Important Information about Remdesivir in the United States

In the United States, remdesivir (GS-5734™) is authorized for use under an Emergency Use Authorization (EUA) only for the treatment of patients with suspected or laboratory-confirmed SARS-CoV-2 infection and severe COVID-19. Severe disease is defined as patients with an oxygen saturation (SpO2) ≤ 94% on room air or requiring supplemental oxygen or requiring mechanical ventilation or requiring extracorporeal membrane oxygenation (ECMO). Remdesivir is authorized for adult or pediatric patients who are admitted to a hospital and for whom use of an IV agent is clinically appropriate, as remdesivir must be administered intravenously.

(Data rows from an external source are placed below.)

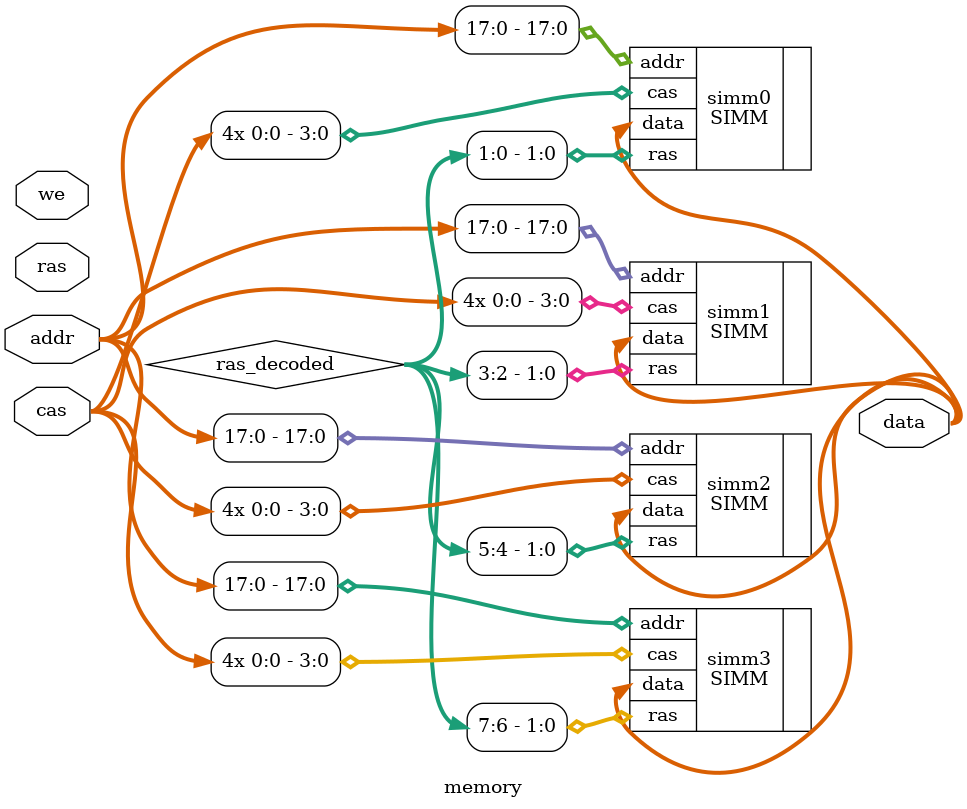
<source format=v>
module memory(cas,ras,we,addr,data);

input cas;
input ras;
input we;  
input [20:0] addr;
output[15:0] data;

wire [7:0] ras_decoded;

SIMM simm0(
           .addr(addr[17:0]),
           .cas({cas, cas, cas, cas}),
           .ras(ras_decoded[1:0]),
           .data(data)
           );

SIMM simm1(
           .addr(addr[17:0]),
           .cas({cas, cas, cas, cas}),
           .ras(ras_decoded[3:2]),
           .data(data)
           );

SIMM simm2(
           .addr(addr[17:0]),
           .cas({cas, cas, cas, cas}),
           .ras(ras_decoded[5:4]),
           .data(data)
           );


SIMM simm3(
           .addr(addr[17:0]),
           .cas({cas, cas, cas, cas}),
           .ras(ras_decoded[7:6]),
           .data(data)
           );

endmodule
</source>
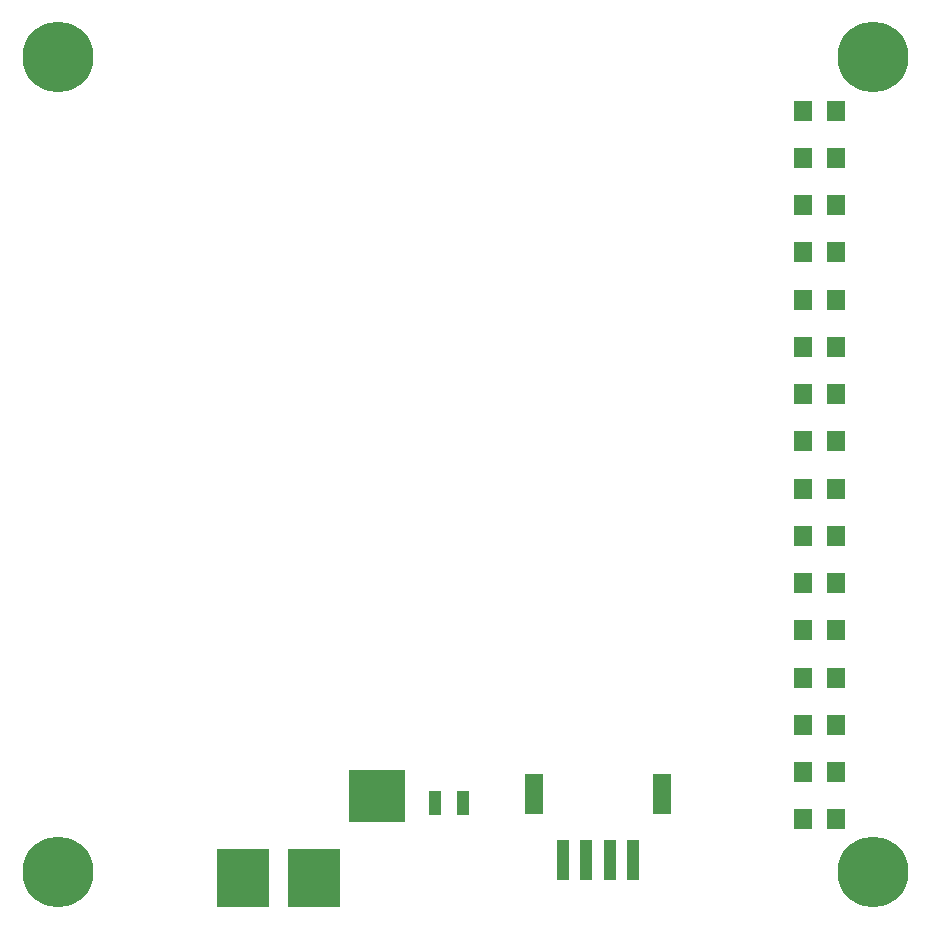
<source format=gbr>
G04 #@! TF.FileFunction,Soldermask,Bot*
%FSLAX46Y46*%
G04 Gerber Fmt 4.6, Leading zero omitted, Abs format (unit mm)*
G04 Created by KiCad (PCBNEW 4.0.7) date 05/12/18 12:12:21*
%MOMM*%
%LPD*%
G01*
G04 APERTURE LIST*
%ADD10C,0.100000*%
%ADD11C,6.000000*%
%ADD12R,1.600200X1.803400*%
%ADD13R,4.700000X4.500000*%
%ADD14R,4.500000X4.900000*%
%ADD15R,1.000000X3.500000*%
%ADD16R,1.600000X3.400000*%
%ADD17R,1.140460X2.029460*%
G04 APERTURE END LIST*
D10*
D11*
X100000000Y-100000000D03*
X100000000Y-169000000D03*
X169000000Y-169000000D03*
D12*
X163103000Y-164500000D03*
X165897000Y-164500000D03*
X163103000Y-160500000D03*
X165897000Y-160500000D03*
X163103000Y-156500000D03*
X165897000Y-156500000D03*
X163103000Y-152500000D03*
X165897000Y-152500000D03*
X163103000Y-148500000D03*
X165897000Y-148500000D03*
X163103000Y-144500000D03*
X165897000Y-144500000D03*
X163103000Y-140500000D03*
X165897000Y-140500000D03*
X163103000Y-136500000D03*
X165897000Y-136500000D03*
X163103000Y-132500000D03*
X165897000Y-132500000D03*
X163103000Y-128500000D03*
X165897000Y-128500000D03*
X163103000Y-124500000D03*
X165897000Y-124500000D03*
X163103000Y-120500000D03*
X165897000Y-120500000D03*
X163103000Y-116500000D03*
X165897000Y-116500000D03*
X163103000Y-112500000D03*
X165897000Y-112500000D03*
X163103000Y-108500000D03*
X165897000Y-108500000D03*
X163103000Y-104500000D03*
X165897000Y-104500000D03*
D13*
X127050000Y-162500000D03*
D14*
X121750000Y-169450000D03*
X115700000Y-169450000D03*
D11*
X169000000Y-100000000D03*
D15*
X142750000Y-167925000D03*
X144750000Y-167925000D03*
X146750000Y-167925000D03*
X148750000Y-167925000D03*
D16*
X140350000Y-162375000D03*
X151150000Y-162375000D03*
D17*
X134353960Y-163150000D03*
X131946040Y-163150000D03*
M02*

</source>
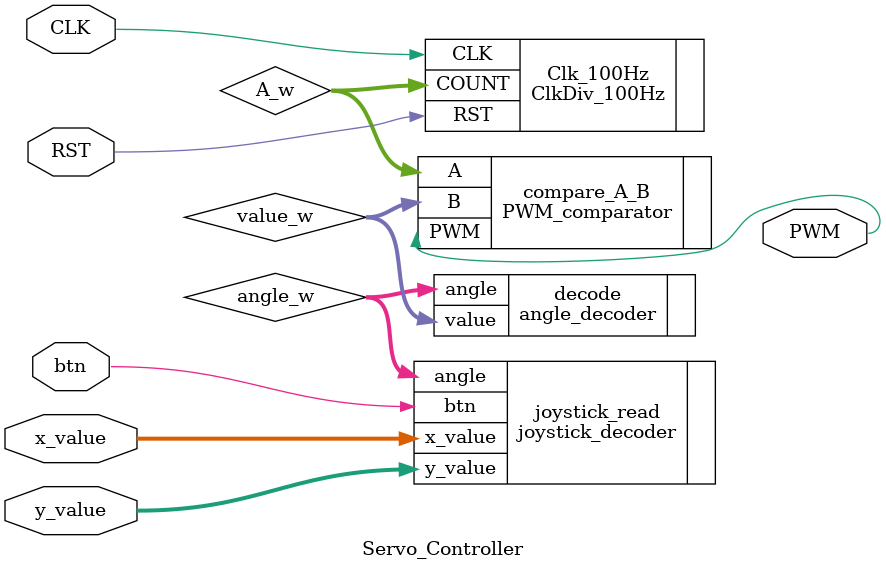
<source format=v>
/** Aaron Joseph Nanas
 ** ECE 526
 ** Professor Orod Haghighiara
 ** Final Project: Servo-Controlled Robot Arm
 ** Module: Servo_Controller.v
 **
 ** Description: This module serves as the interface for a servo.
 ** Instantiating this module to a top-level module will add
 ** additional servos to the primary controller
**/

`timescale 1ns / 1ps

module Servo_Controller (x_value, y_value, RST, CLK, btn, PWM);
    input [9:0] x_value, y_value;
    input RST, CLK, btn;
    output PWM;
    
    // Wires needed to make connections to the
    // lower level modules
    wire [19:0] A_w, value_w;
    wire [8:0] angle_w;
    
    joystick_decoder joystick_read(
        .btn(btn),
        .x_value(x_value),
        .y_value(y_value),
        .angle(angle_w)
        );

    angle_decoder decode(
        .angle(angle_w),
        .value(value_w)
        );
    
    PWM_comparator compare_A_B(
        .A(A_w),
        .B(value_w),
        .PWM(PWM)
        );
      
    ClkDiv_100Hz Clk_100Hz(
        .RST(RST),
        .CLK(CLK),
        .COUNT(A_w)
        );
        
endmodule

</source>
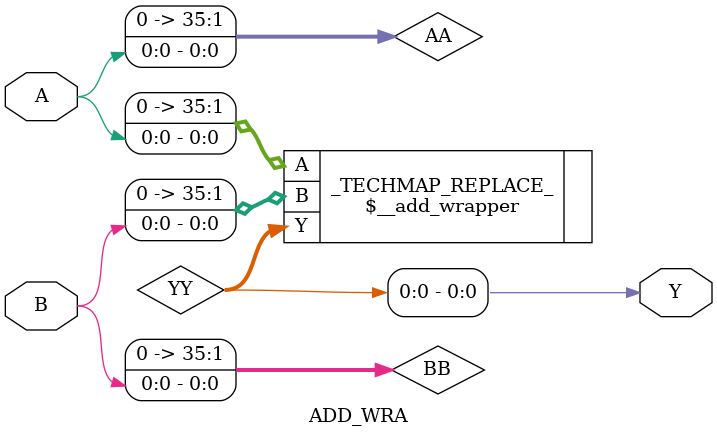
<source format=v>
(* techmap_celltype =  "$__MULT9X9"*)
module $__MULT9X9_wrap(A, B, Y);
parameter A_SIGNED = 0;
parameter B_SIGNED = 0;
parameter A_WIDTH = 1;
parameter B_WIDTH = 1;
parameter Y_WIDTH = 1;
input [A_WIDTH-1:0] A;
input [B_WIDTH-1:0] B;
output [Y_WIDTH-1:0] Y;
wire [8:0] AA=A;
wire [8:0] BB=B;
wire [35:0] YY;
assign Y=YY;
wire    [1023:0]    _TECHMAP_DO_    =    "proc;    clean";
reg    _TECHMAP_FAIL_;
initial    begin
_TECHMAP_FAIL_    <=    0;
if (A_WIDTH>9&&B_WIDTH>9)
 _TECHMAP_FAIL_<= 1;
end
\$__MULT9X9_wrapper #(
   .A_SIGNED(A_SIGNED),
   .B_SIGNED(B_SIGNED),
   .A_WIDTH(A_WIDTH),
   .B_WIDTH(B_WIDTH),
   .Y_WIDTH(Y_WIDTH)

) _TECHMAP_REPLACE_ (
    .A(AA),
    .B(BB),
    .Y(YY)
);
endmodule
(* techmap_celltype =  "$add"*)
module ADD_WRA(A, B, Y);
parameter A_SIGNED = 0;
parameter B_SIGNED = 0;
parameter A_WIDTH = 1;
parameter B_WIDTH = 1;
parameter Y_WIDTH = 1;
input [A_WIDTH-1:0] A;
input [B_WIDTH-1:0] B;
output [Y_WIDTH-1:0] Y;
wire [35:0] AA=A;
wire [35:0] BB=B;
wire [35:0] YY;
assign Y=YY;
wire    [1023:0]    _TECHMAP_DO_    =    "proc;    clean";
reg    _TECHMAP_FAIL_;
initial    begin
_TECHMAP_FAIL_    <=    0;
if (Y_WIDTH>45)
 _TECHMAP_FAIL_<= 1;
end
\$__add_wrapper #(
   .A_SIGNED(A_SIGNED),
   .B_SIGNED(B_SIGNED),
   .A_WIDTH(A_WIDTH),
   .B_WIDTH(B_WIDTH),
   .Y_WIDTH(Y_WIDTH)

) _TECHMAP_REPLACE_ (
    .A(AA),
    .B(BB),
    .Y(YY)
);
endmodule

</source>
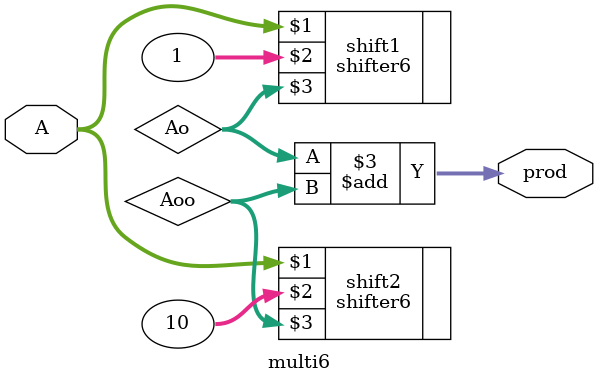
<source format=v>
`timescale 1ns / 1ps


module multi6(input [3:0]A,
              output [6:0] prod);

wire  [5:0]Ao, Aoo;

shifter6 shift1(A,01,Ao);
shifter6 shift2(A,10,Aoo);

assign prod = Ao+Aoo;

endmodule

</source>
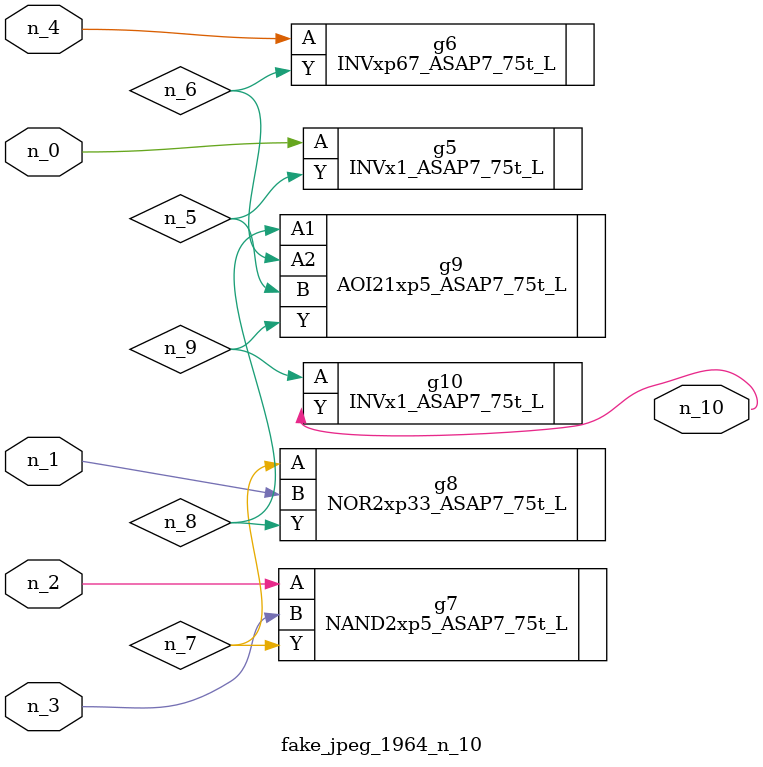
<source format=v>
module fake_jpeg_1964_n_10 (n_3, n_2, n_1, n_0, n_4, n_10);

input n_3;
input n_2;
input n_1;
input n_0;
input n_4;

output n_10;

wire n_8;
wire n_9;
wire n_6;
wire n_5;
wire n_7;

INVx1_ASAP7_75t_L g5 ( 
.A(n_0),
.Y(n_5)
);

INVxp67_ASAP7_75t_L g6 ( 
.A(n_4),
.Y(n_6)
);

NAND2xp5_ASAP7_75t_L g7 ( 
.A(n_2),
.B(n_3),
.Y(n_7)
);

NOR2xp33_ASAP7_75t_L g8 ( 
.A(n_7),
.B(n_1),
.Y(n_8)
);

AOI21xp5_ASAP7_75t_L g9 ( 
.A1(n_8),
.A2(n_6),
.B(n_5),
.Y(n_9)
);

INVx1_ASAP7_75t_L g10 ( 
.A(n_9),
.Y(n_10)
);


endmodule
</source>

Remdesivir is an investigational drug that has not been approved by the FDA for any use, and the safety and efficacy of remdesivir for the treatment of COVID-19 have not been established. This authorization is temporary and may be revoked, and does not take the place of the formal new drug application submission, review and approval process. For information about the authorized use of remdesivir and mandatory requirements of the EUA in the U.S., please review the Fact Sheets and FDA Letter of Authorization available at www.gilead.com/remdesivir.

There are limited clinical data available for remdesivir. Serious and unexpected adverse events may occur that have not been previously reported with remdesivir use. Hypersensitivity reactions, including infusion-related and anaphylactic reactions, have been observed during and following administration of remdesivir. The use of remdesivir is contraindicated in patients with known hypersensitivity to remdesivir. Transaminase elevations have been observed in healthy volunteers and patients with COVID-19 in clinical trials who received remdesivir. Patients should have appropriate clinical and laboratory monitoring to aid in early detection of any potential adverse events. Monitor renal and hepatic function prior to initiating and daily during therapy with remdesivir; additionally monitor serum chemistries and hematology daily during therapy. Do not initiate remdesivir in patients with ALT ≥5x ULN or with an eGFR <30 mL/min. The decision to continue or discontinue remdesivir therapy after development of an adverse event should be made based on the clinical risk/benefit assessment for the individual patient.

Due to a risk of reduced antiviral activity, coadministration of remdesivir and chloroquine phosphate or hydroxychloroquine sulfate is not recommended.

Healthcare providers and/or their designee are responsible for mandatory FDA MedWatch reporting of all medication errors and serious adverse events or deaths occurring during remdesivir treatment and considered to be potentially attributable to remdesivir. These events must be reported within 7 calendar days from the onset of the event. MedWatch adverse event reports can be submitted to FDA online at www.fda.gov/medwatch or by calling 1-800-FDA-1088.